(Transcribed page text)

····················

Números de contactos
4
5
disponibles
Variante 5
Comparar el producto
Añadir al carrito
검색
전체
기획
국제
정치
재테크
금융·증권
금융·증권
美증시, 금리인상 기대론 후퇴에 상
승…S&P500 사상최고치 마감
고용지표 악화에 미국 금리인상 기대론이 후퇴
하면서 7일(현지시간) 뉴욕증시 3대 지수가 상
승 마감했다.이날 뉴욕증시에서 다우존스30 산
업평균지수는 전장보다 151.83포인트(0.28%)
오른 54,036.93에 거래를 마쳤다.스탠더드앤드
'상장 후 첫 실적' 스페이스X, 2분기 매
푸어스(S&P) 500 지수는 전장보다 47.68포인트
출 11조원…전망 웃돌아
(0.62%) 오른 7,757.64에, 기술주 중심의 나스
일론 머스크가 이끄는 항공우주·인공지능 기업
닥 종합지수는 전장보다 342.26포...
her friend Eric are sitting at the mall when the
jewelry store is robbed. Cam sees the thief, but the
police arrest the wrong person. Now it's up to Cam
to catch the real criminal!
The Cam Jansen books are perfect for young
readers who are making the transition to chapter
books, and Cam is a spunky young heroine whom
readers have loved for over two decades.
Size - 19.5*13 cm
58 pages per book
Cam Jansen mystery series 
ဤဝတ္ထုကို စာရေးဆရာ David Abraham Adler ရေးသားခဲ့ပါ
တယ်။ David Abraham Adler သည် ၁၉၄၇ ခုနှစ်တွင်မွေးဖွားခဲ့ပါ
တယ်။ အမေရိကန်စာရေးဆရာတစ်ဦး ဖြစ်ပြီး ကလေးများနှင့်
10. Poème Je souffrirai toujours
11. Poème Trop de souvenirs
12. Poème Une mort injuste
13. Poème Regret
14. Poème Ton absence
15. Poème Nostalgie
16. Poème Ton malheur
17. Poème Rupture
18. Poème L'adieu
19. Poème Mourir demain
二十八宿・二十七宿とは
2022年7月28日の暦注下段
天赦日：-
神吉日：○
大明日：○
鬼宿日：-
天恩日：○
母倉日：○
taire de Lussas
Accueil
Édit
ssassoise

····················

- _Directions_
Copy all of the lines above verbatim, keeping each line break and character unchanged.

- _Result_
Números de contactos
4
5
disponibles
Variante 5
Comparar el producto
Añadir al carrito
검색
전체
기획
국제
정치
재테크
금융·증권
금융·증권
美증시, 금리인상 기대론 후퇴에 상
승…S&P500 사상최고치 마감
고용지표 악화에 미국 금리인상 기대론이 후퇴
하면서 7일(현지시간) 뉴욕증시 3대 지수가 상
승 마감했다.이날 뉴욕증시에서 다우존스30 산
업평균지수는 전장보다 151.83포인트(0.28%)
오른 54,036.93에 거래를 마쳤다.스탠더드앤드
'상장 후 첫 실적' 스페이스X, 2분기 매
푸어스(S&P) 500 지수는 전장보다 47.68포인트
출 11조원…전망 웃돌아
(0.62%) 오른 7,757.64에, 기술주 중심의 나스
일론 머스크가 이끄는 항공우주·인공지능 기업
닥 종합지수는 전장보다 342.26포...
her friend Eric are sitting at the mall when the
jewelry store is robbed. Cam sees the thief, but the
police arrest the wrong person. Now it's up to Cam
to catch the real criminal!
The Cam Jansen books are perfect for young
readers who are making the transition to chapter
books, and Cam is a spunky young heroine whom
readers have loved for over two decades.
Size - 19.5*13 cm
58 pages per book
Cam Jansen mystery series 
ဤဝတ္ထုကို စာရေးဆရာ David Abraham Adler ရေးသားခဲ့ပါ
တယ်။ David Abraham Adler သည် ၁၉၄၇ ခုနှစ်တွင်မွေးဖွားခဲ့ပါ
တယ်။ အမေရိကန်စာရေးဆရာတစ်ဦး ဖြစ်ပြီး ကလေးများနှင့်
10. Poème Je souffrirai toujours
11. Poème Trop de souvenirs
12. Poème Une mort injuste
13. Poème Regret
14. Poème Ton absence
15. Poème Nostalgie
16. Poème Ton malheur
17. Poème Rupture
18. Poème L'adieu
19. Poème Mourir demain
二十八宿・二十七宿とは
2022年7月28日の暦注下段
天赦日：-
神吉日：○
大明日：○
鬼宿日：-
天恩日：○
母倉日：○
taire de Lussas
Accueil
Édit
ssassoise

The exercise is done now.